[EXERCISE MATERIALS]:
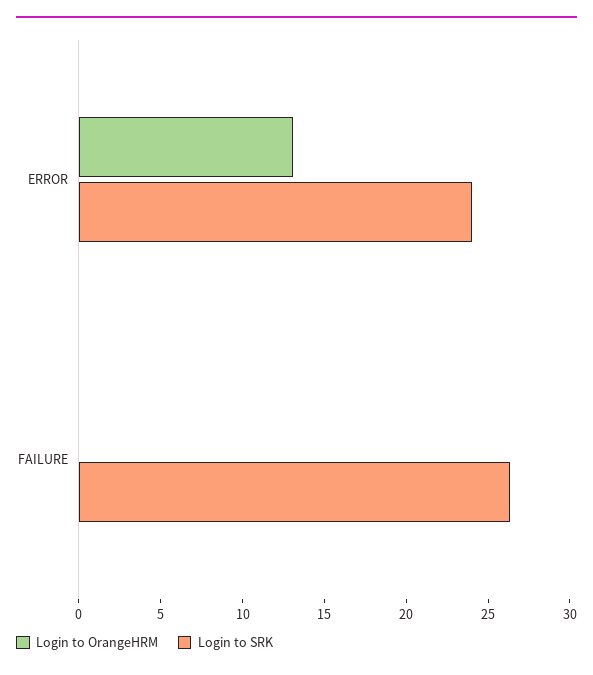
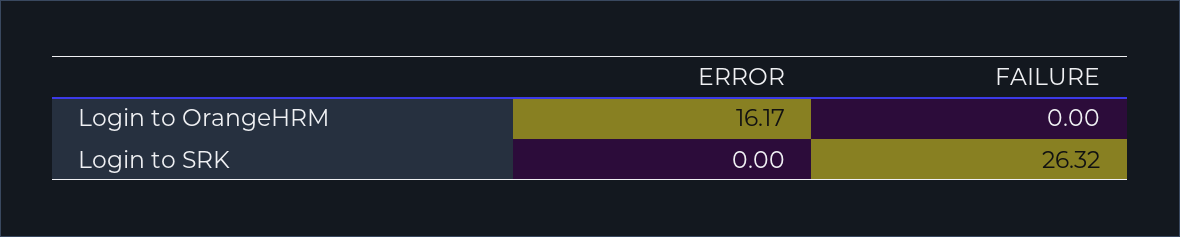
  {
    "Login to OrangeHRM": {
-     "ERROR": 13,
+     "ERROR": 16.17,
      "FAILURE": 0
    },
    "Login to SRK": {
-     "ERROR": 24,
+     "ERROR": 0,
      "FAILURE": 26.32
    }
  }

[THE TASK]:
Output nothing but an exact retyping of the material, pictures excluded.

[REPLY TO THE EXERCISE]:
  {
    "Login to OrangeHRM": {
-     "ERROR": 13,
+     "ERROR": 16.17,
      "FAILURE": 0
    },
    "Login to SRK": {
-     "ERROR": 24,
+     "ERROR": 0,
      "FAILURE": 26.32
    }
  }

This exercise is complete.